By Xie Yu, Julie Zhu and Selena Li
HONG KONG (Reuters) – Beijing has sent a team of regulatory officials to Hong Kong to assist the U.S. audit watchdog with onsite audit inspections involving Chinese companies, four people familiar with the matter said, as part of a landmark deal between the two countries.
A China-U.S. agreement last month allows U.S. regulators, for the first time, to inspect China-based accounting firms that audit New York-listed companies, a major step towards resolving an audit dispute that threatened to boot more than 200 Chinese companies from U.S. exchanges.
About 10 officials from the China Securities Regulatory Commission (CSRC) and the Ministry of Finance (MOF) have arrived in Hong Kong and joined the audit inspection, which started on Monday, three of the people said.
The officials will assist a team of inspectors from the Public Company Accounting Oversight Board (PCAOB), the U.S. audit watchdog, who are in Hong Kong for the onsite inspection, the four people said.
All of the sources declined to be named due to the sensitivity of the matter.
Representatives at CSRC and MOF did not immediately respond to Reuters requests for comment. The PCAOB did not respond to Reuters queries sent outside U.S. business hours.
The gathering of U.S. and Chinese officials together in Hong Kong marks a major step forward in what was expected to be a fraught process implementing the audit deal, the most detailed agreement the PCAOB has ever reached with China.
State-owned China Southern Airlines and data centre company GDS Holdings are among the U.S.-listed Chinese companies for audit inspection in the Asian financial hub, two separate sources said.
China Southern Airlines and GDS did not respond to requests for comment.
Reuters reported last month that U.S. regulators had picked a number of U.S.-listed Chinese companies including e-commerce majors Alibaba Group Holding Ltd and JD.com Inc for audit inspection.
FULL ACCESS
Officials from the CSRC, which has been leading negotiations with U.S. authorities to resolve the audit dispute, are expected to be present when the PCAOB conducts interviews with and takes testimony from the audit firms’ staff, one of the four people familiar with the audit process said.
The whole inspection process will last about eight to 10 weeks, said two of the four sources, in line with comments by U.S. Securities and Exchange Commission (SEC) Chairman Gary Gensler in a meeting with lawmakers last week.
It was not clear whether the Chinese officials would be present for every step of the inspection process with PCAOB representatives.
A separate source familiar with the matter said that involvement by the Chinese regulators was consistent with the way the PCAOB conducts inspections elsewhere around the world and that the U.S. watchdog was not giving China any special consideration.
U.S. regulators have for more than a decade demanded access to audit papers of U.S.-listed Chinese companies, but Beijing has been reluctant to let U.S. regulators inspect its accounting firms, citing national security concerns.
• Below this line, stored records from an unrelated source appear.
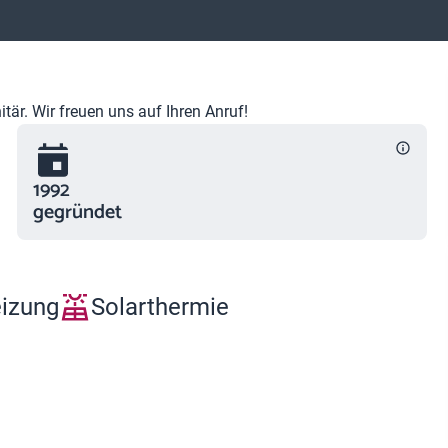
är. Wir freuen uns auf Ihren Anruf!
1992
gegründet
eizung
Solarthermie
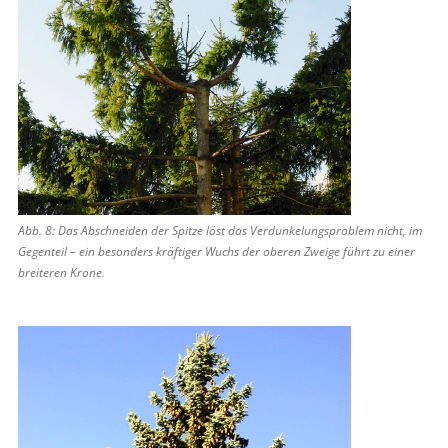
Abb. 8: Das Abschneiden der Spitze löst das Verdunkelungsproblem nicht, im
Gegenteil – ein besonders kräftiger Wuchs der oberen Zweige führt zu einer
breiteren Krone.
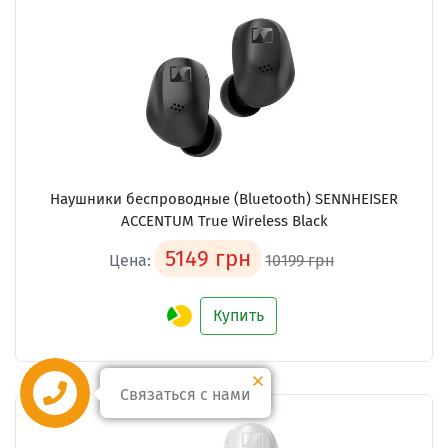
Наушники беспроводные (Bluetooth) SENNHEISER
ACCENTUM True Wireless Black
5149 грн
Цена:
10199 грн
Купить
Связаться с нами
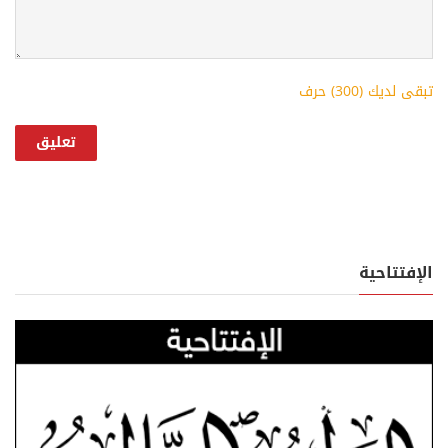
تبقى لديك (
300
) حرف
الإفتتاحية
Despite the audit deal, legal experts and China watchers last month warned they could still clash over how it is interpreted and implemented, with the U.S. side seeking full access to Chinese audit papers without any consultation or input from Chinese regulators.
Beijing’s statement on the deal last month, however, emphasised that the U.S. watchdog will have to obtain documents through the Chinese regulators, and must involve the China side during interviews and testimony taking.
The onsite inspections by the PCAOB are being conducted in the Hong Kong offices of the selected Chinese companies’ audit firms, said two of the sources.
The PCAOB will spend the first week inspecting the auditors’ compliance and internal control systems and move to review the audit working papers of selected companies from the second week, they added.
In line with the U.S. regulators’ statements, the PCAOB inspectors can see complete audit work papers without any redactions, and they will adopt view-only procedures for personally identifiable information, the two sources said.